• Exercise objective
For the entries below, work out how many lines include the string "Estimate", then write only that number.

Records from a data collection
_ _ _ _ _ _ _

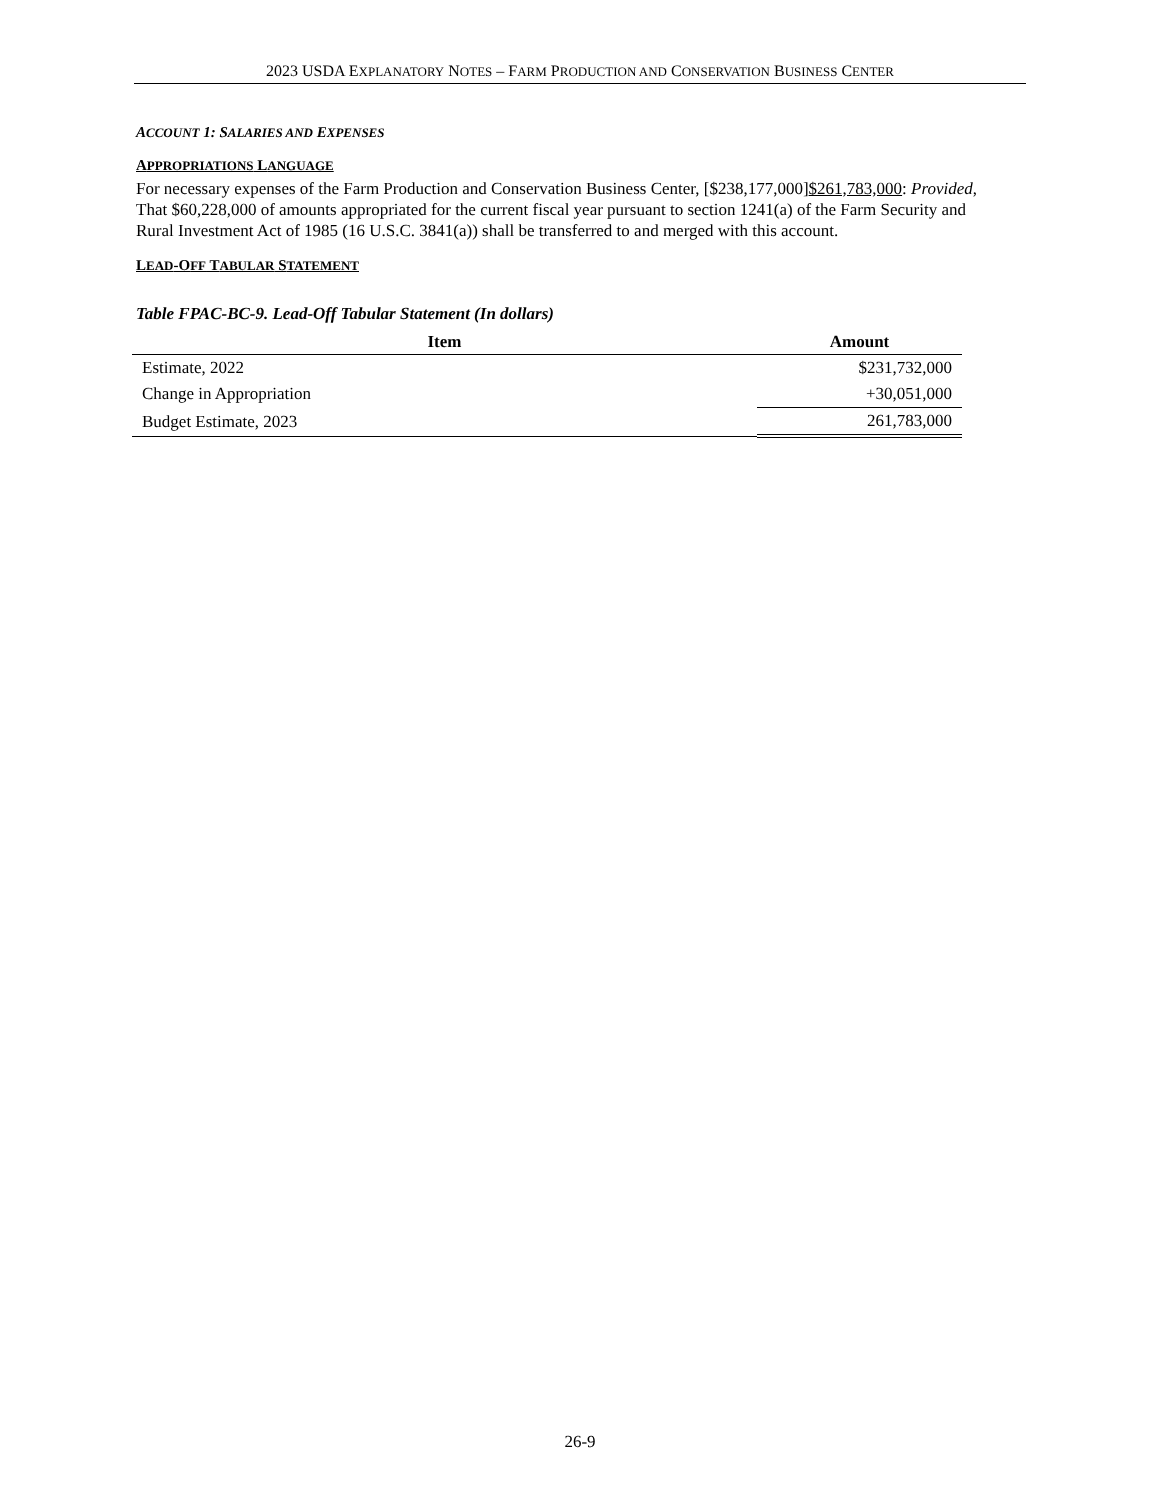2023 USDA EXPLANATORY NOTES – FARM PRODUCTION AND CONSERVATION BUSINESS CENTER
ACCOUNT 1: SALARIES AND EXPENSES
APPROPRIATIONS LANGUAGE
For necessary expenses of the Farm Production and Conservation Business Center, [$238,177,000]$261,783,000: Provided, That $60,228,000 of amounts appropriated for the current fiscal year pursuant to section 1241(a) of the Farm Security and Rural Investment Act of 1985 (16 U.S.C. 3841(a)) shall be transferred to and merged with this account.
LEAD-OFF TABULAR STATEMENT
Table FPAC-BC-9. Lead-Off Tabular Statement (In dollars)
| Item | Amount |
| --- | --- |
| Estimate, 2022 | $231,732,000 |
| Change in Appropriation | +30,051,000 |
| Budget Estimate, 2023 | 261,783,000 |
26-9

_ _ _ _ _ _ _

• Response area
2